### Excerpt to read
The Power Struggle at the Columbia Law Review

For several days, the Columbia Law Review (CLR) website has been offline. Clicking on it produces the statement "Website is under maintenance." That's not true in any real sense. There's nothing technically wrong with the website that requires maintenance. Rather, the CLR website went dark because its outside board of directors had concerns about publication of Rabea Eghbariah's article Toward Nakba as a Legal Concept. 

After some recapping, I'll offer a couple of thoughts about where I think the board went wrong. Readers who follow me on know that yesterday evening I posted a thread about this topic. This essay covers some of the same ground as that thread, updated to reflect what I've since learned.

* * *

Back in the fall, the Harvard Law Review (HLR) solicited an essay by Eghbariah for its online blog but, after the full membership voted on the matter, opted not to publish the essay after all. Among the reasons given to Eghbariah was a worry that, in light of the controversial nature of the essay, HLR personnel might be subject to threats, doxxing, or other forms of intimidation. The Nation then published Eghbariah's essay--which almost certainly led to more people reading it than would have read it had it appeared on the HLR blog.

### Given information
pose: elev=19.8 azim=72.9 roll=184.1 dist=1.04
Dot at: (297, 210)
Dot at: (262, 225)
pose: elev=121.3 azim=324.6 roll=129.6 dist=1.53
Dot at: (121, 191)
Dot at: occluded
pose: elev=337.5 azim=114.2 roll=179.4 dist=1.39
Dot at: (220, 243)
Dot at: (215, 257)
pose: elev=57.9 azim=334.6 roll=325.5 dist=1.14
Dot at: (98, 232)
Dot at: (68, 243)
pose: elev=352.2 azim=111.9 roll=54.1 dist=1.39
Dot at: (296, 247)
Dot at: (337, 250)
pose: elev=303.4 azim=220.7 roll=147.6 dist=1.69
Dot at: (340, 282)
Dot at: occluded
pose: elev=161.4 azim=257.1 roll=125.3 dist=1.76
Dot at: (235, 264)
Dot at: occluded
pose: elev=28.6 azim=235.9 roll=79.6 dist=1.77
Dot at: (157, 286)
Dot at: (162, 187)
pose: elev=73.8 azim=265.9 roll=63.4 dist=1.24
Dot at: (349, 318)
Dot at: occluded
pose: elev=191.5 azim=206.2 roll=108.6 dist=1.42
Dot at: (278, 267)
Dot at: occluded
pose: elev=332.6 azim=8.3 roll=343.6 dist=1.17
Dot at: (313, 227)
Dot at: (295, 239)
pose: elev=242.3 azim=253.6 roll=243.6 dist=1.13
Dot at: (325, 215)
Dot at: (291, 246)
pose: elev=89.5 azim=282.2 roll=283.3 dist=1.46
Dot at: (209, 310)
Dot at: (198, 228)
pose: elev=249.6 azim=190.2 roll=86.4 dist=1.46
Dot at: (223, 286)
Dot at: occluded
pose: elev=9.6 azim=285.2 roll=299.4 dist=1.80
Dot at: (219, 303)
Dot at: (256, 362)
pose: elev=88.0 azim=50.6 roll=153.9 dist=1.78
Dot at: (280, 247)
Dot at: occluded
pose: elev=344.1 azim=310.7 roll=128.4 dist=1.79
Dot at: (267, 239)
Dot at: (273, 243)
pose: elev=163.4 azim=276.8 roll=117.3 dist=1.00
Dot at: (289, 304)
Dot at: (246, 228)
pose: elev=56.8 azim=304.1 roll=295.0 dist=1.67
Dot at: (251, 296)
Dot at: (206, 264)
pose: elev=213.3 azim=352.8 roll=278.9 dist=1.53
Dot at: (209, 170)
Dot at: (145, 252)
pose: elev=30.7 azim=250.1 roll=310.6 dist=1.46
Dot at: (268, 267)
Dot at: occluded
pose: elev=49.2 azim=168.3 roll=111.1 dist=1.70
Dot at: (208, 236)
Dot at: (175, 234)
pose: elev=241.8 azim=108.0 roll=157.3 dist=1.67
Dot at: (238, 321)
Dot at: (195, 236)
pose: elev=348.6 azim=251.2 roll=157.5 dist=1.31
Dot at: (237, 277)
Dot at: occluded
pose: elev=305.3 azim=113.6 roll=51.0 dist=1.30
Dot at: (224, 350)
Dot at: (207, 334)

### To do
A: Answer these questions using the essay on the Columbia Law Review:
(i) What statement appears when someone clicks on the Columbia Law Review website?
(ii) What is the title of the Eghbariah article that concerned the outside board of directors?
(iii) Which publication printed Eghbariah's essay after the Harvard Law Review decided not to?
B: Go on with the essay on the Columbia Law Review from the point where it stops.
The listing has no connection to the essay on the Columbia Law Review.

### Task responses
A:
(i) "Website is under maintenance."
(ii) Toward Nakba as a Legal Concept
(iii) The Nation

B:
At some point thereafter, CLR solicited a much longer and more substantial version of the argument Eghbariah had made in the original essay. A limited number of people at CLR worked on the article without offering access to the full staff. Why? According to a NY Times story, Columbia Law Professor Katherine Franke said that the secretive process was used because the editors feared censorship. That fear was reasonable in light of the HLR experience.

When, on the eve of publication, the full CLR staff had access to the Eghbariah article, some number of them were upset about both its content and the fact that the usual procedures had not been followed. I do not know whether they voiced their concerns within the CLR and were rebuffed or whether they skipped that step (perhaps for fear of ostracism and/or retaliation), but these students contacted the board of directors to complain.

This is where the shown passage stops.